In some of our previous articles, we mentioned the importance of asking probing and open-ended questions during each meeting. We bring it up for one simple reason: savvy questions often reveal unexpected and valuable information the salesperson needs to help their customer.

Your customers may be unaware of the fact that certain details (the details they take for granted) may hold the key to unlocking the best solutions to their problems. Nuances that may surface during your discussion will point you in the right direction and help you delineate the best course of action.

If you listen attentively to your buyers and concentrate on what they are saying, you will gain a solid understanding of your customers’ needs, wants, and predicaments. Only then will you be able to address their challenges head-on.

Here are a few examples of open-ended questions:

  • What have you been up to for the past few weeks or months?
  • What strategies worked best for you in the past?
  • What precludes you from achieving your goals and objectives faster?
  • What are some of the biggest challenges you are facing right now?
  • Could you describe your ideal situation? What do you think it would take to get to that level?
  • Can you pinpoint a few elements of our product/service that you like the most?
  • What is the single most important action that may transform your company?
  • What would keep you from moving forward?

Decipher your prospects before showing them the way

Asking open-ended questions is a subtle way of getting a sense of your buyer’s personality, figuring out what excites them the most or makes them tick. Ask yourself: what does it take to decode your prospects, read their body language and infer their true intentions, based on the words and expressions they use? Are there any hidden clues that need further interpretation? And what if your customer appears to be tongue-tied and reluctant to speak truthfully about their issues? To break the ice, lead off your discussion with a few straightforward questions. If your prospect starts warming up to you, try to build on your initial rapport and proceed to more challenging and specific questions. It will not only enable you to figure out what they are looking for in a product, but also determine whether they need further explanation or more details.

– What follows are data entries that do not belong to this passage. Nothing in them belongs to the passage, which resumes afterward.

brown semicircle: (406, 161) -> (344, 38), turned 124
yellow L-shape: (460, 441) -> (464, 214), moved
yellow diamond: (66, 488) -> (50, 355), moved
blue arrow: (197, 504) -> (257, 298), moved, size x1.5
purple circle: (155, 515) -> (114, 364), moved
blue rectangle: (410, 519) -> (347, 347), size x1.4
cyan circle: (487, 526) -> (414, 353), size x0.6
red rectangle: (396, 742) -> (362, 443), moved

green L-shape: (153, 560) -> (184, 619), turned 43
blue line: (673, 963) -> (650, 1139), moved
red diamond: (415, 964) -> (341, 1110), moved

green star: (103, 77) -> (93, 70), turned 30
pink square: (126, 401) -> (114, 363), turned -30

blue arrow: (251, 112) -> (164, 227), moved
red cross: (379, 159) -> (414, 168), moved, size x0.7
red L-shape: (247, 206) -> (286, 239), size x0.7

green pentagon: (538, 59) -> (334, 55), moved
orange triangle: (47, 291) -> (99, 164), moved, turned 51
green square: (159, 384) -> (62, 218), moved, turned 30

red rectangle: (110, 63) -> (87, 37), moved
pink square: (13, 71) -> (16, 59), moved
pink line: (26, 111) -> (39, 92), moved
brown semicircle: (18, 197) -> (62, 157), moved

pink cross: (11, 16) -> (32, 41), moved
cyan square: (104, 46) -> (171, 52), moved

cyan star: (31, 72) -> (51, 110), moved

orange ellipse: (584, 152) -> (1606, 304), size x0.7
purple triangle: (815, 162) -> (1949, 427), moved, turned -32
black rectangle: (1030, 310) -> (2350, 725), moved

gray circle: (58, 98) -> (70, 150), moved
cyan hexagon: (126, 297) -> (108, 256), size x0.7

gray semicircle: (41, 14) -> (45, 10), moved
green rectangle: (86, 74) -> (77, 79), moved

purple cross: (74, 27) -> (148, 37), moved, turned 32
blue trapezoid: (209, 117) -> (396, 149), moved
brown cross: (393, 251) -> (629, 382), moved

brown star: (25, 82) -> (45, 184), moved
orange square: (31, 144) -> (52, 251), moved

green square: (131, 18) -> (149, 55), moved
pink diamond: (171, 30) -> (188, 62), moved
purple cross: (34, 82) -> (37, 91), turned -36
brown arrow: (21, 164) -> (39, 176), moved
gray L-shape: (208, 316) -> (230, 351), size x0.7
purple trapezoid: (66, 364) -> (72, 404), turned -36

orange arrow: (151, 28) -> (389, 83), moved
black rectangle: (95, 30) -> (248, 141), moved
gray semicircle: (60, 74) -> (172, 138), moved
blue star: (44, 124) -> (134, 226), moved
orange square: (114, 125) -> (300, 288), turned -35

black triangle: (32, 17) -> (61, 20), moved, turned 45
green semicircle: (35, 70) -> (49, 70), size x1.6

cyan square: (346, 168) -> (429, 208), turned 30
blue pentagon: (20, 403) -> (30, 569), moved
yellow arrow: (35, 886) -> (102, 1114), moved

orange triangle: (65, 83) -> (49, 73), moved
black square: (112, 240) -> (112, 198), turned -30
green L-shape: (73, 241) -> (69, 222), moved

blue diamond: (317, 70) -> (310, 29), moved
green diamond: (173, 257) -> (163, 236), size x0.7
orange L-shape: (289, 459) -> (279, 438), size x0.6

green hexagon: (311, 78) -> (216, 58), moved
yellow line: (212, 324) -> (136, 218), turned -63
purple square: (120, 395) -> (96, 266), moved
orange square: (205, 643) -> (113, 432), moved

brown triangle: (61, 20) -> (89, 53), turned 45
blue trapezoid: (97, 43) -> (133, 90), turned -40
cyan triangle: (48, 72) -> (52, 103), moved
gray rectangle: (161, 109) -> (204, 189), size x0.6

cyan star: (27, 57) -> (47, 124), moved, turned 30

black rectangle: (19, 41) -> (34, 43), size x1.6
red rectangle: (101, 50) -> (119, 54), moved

Get closer to your goals with close-ended questions

If open-ended questions help you get the ball rolling and get the conversation going, close-ended questions can help you drive the deal to completion. Also, close-ended questions help sales professionals control the conversation and keep it from veering off track. After getting all the information you need, exploring every detail and viewing your customer’s situation from different perspectives, ask a few follow-up questions. This is your chance to make sure you are on the same page with your buyer. As the sales meeting draws to a close, a few additional questions will help you clarify certain points, confirm specific data and ensure a thorough understanding of the issues. It’s a nice way to wrap up a stimulating conversation.

Another way to benefit from close-ended questions is to encourage your customer to make a decision (without being too pushy or aggressive). Consider the following examples below:

  • What exactly do you mean by that?
  • Does it make sense?
  • Did I address all your questions or concerns?
  • Which option would you like to proceed with?
  • Are you aware of the new promotion we are currently running?

Bottomline: Your sales success largely depends on your ability to ask questions. However, asking the right questions is not enough. You also need to listen to the answers. That’s how you are going to establish rapport with your prospects, unearth their biggest concerns and come up with great solutions. In addition, a smart questioning strategy usually shifts the focus from the sales person to the buyer. So, let your customers do most of the talking, enjoy the spotlight and “bask” in your attention, while giving you all the tools and information you need to turn the sales meeting into success.